Donald Trump is set to appear in court for the fourth day of his hush-money trial on Friday after 12 jurors were selected on Thursday.

The jury selection process had been complicated because of the polarizing and high-profile defendant. Prospective juror had been grilled on their political leanings, their social media posts and many other facets of their lives.

Related: Trump’s hush-money trial: here’s what’s happened so far

On Thursday one juror raised concerns that her identity had been discovered, especially after she had been described in the media. She was later excused and judge Juan Merchan then ruled that some identifying characteristics – such as a juror’s place of employment – could not be made public.
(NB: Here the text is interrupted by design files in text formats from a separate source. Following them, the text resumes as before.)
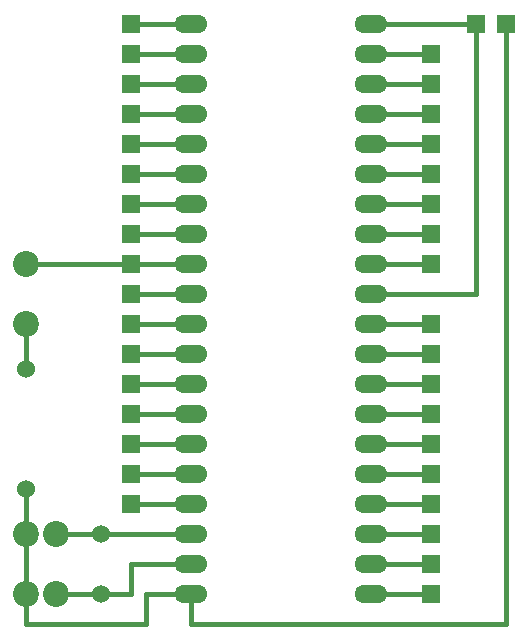
<source format=gbr>
G04 EasyPC Gerber Version 20.0.2 Build 4112 *
G04 #@! TF.Part,Single*
G04 #@! TF.FileFunction,Copper,L2,Bot *
%FSLAX35Y35*%
%MOIN*%
G04 #@! TA.AperFunction,ComponentPad*
%ADD17R,0.06000X0.06000*%
%ADD13O,0.11000X0.06000*%
G04 #@! TD.AperFunction*
%ADD18C,0.01500*%
G04 #@! TA.AperFunction,ComponentPad*
%ADD16C,0.06000*%
%ADD26C,0.08661*%
X0Y0D02*
D02*
D13*
X83250Y20250D03*
Y30250D03*
Y40250D03*
Y50250D03*
Y60250D03*
Y70250D03*
Y80250D03*
Y90250D03*
Y100250D03*
Y110250D03*
Y120250D03*
Y130250D03*
Y140250D03*
Y150250D03*
Y160250D03*
Y170250D03*
Y180250D03*
Y190250D03*
Y200250D03*
Y210250D03*
X143250Y20250D03*
Y30250D03*
Y40250D03*
Y50250D03*
Y60250D03*
Y70250D03*
Y80250D03*
Y90250D03*
Y100250D03*
Y110250D03*
Y120250D03*
Y130250D03*
Y140250D03*
Y150250D03*
Y160250D03*
Y170250D03*
Y180250D03*
Y190250D03*
Y200250D03*
Y210250D03*
D02*
D16*
X28250Y55250D03*
Y95250D03*
X53250Y20250D03*
Y40250D03*
D02*
D17*
X63250Y50250D03*
Y60250D03*
Y70250D03*
Y80250D03*
Y90250D03*
Y100250D03*
Y110250D03*
Y120250D03*
Y130250D03*
Y140250D03*
Y150250D03*
Y160250D03*
Y170250D03*
Y180250D03*
Y190250D03*
Y200250D03*
Y210250D03*
X163250Y20250D03*
Y30250D03*
Y40250D03*
Y50250D03*
Y60250D03*
Y70250D03*
Y80250D03*
Y90250D03*
Y100250D03*
Y110250D03*
Y130250D03*
Y140250D03*
Y150250D03*
Y160250D03*
Y170250D03*
Y180250D03*
Y190250D03*
Y200250D03*
X178250Y210250D03*
X188250D03*
D02*
D18*
X28250Y20250D02*
Y10250D01*
X68250*
Y20250*
X83250*
X28250Y40250D02*
Y20250D01*
Y55250D02*
Y40250D01*
Y95250D02*
Y110250D01*
Y130250D02*
X63250D01*
X38250Y20250D02*
X53250D01*
X38250Y40250D02*
X53250D01*
Y20250D02*
X63250D01*
Y30250*
X83250*
X53250Y40250D02*
X83250D01*
X63250Y50250D02*
X83250D01*
X63250Y60250D02*
X83250D01*
X63250Y70250D02*
X83250D01*
X63250Y80250D02*
X83250D01*
X63250Y90250D02*
X83250D01*
X63250Y100250D02*
X83250D01*
X63250Y110250D02*
X83250D01*
X63250Y120250D02*
X83250D01*
X63250Y130250D02*
X83250D01*
X63250Y140250D02*
X83250D01*
X63250Y150250D02*
X83250D01*
X63250Y160250D02*
X83250D01*
X63250Y170250D02*
X83250D01*
X63250Y180250D02*
X83250D01*
X63250Y190250D02*
X83250D01*
X63250Y200250D02*
X83250D01*
X63250Y210250D02*
X83250D01*
Y20250D02*
Y10250D01*
X188250*
Y210250*
X143250Y20250D02*
X163250D01*
X143250Y30250D02*
X163250D01*
X143250Y40250D02*
X163250D01*
X143250Y50250D02*
X163250D01*
X143250Y60250D02*
X163250D01*
X143250Y70250D02*
X163250D01*
X143250Y80250D02*
X163250D01*
X143250Y90250D02*
X163250D01*
X143250Y100250D02*
X163250D01*
X143250Y110250D02*
X163250D01*
X143250Y120250D02*
X178250D01*
Y210250*
X143250Y130250D02*
X163250D01*
X143250Y140250D02*
X163250D01*
X143250Y150250D02*
X163250D01*
X143250Y160250D02*
X163250D01*
X143250Y170250D02*
X163250D01*
X143250Y180250D02*
X163250D01*
X143250Y190250D02*
X163250D01*
Y200250D02*
X143250D01*
X178250Y210250D02*
X143250D01*
D02*
D26*
X28250Y20250D03*
Y40250D03*
Y110250D03*
Y130250D03*
X38250Y20250D03*
Y40250D03*
X0Y0D02*
M02*

</source>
Meanwhile, Trump has been present throughout, sitting largely impassively in court but also his Truth Social media account has been posting up a storm, leading to multiple accusations by prosecutors that the former US president has violated a gag order and should be held in contempt of court.

A hearing is set to be held on that issue on 23 April.

The case centers on a $130,000 payment that Trump’s former lawyer and fixer, Michael Cohen, made during the 2016 election campaign to Stormy Daniels to prevent her claims of an affair with Trump from becoming public.

Related: The jurors: who is on the Trump trial jury?

Prosecutors say Trump obscured the true nature of the payments in internal records when his company reimbursed Cohen, who pleaded guilty in 2018 and is set to be a star witness for the prosecution. Trump has denied an affair with Daniels, and his lawyers argue that the payments to Cohen were legitimate legal expenses.

Trump faces 34 felony counts of falsifying business records.

The trial is the first criminal trial of a former US president to hit an American courtroom but three other issues – on Trump’s conduct during the January 6 insurrection, the keeping of classified documents at Trump’s Mar-a-Lago home and attempt to subvert the 2020 election in Georgia – are also playing out. However, Trump’s lawyers have so far successfully delayed those cases.

Despite those legal problems Trump remains virtually guaranteed to win the Republican nomination for president and face off again against Joe Biden in November. Trump is frequently narrowly ahead of Biden in head to head polling, especially in the key swing states that a candidate must win to gain the White House.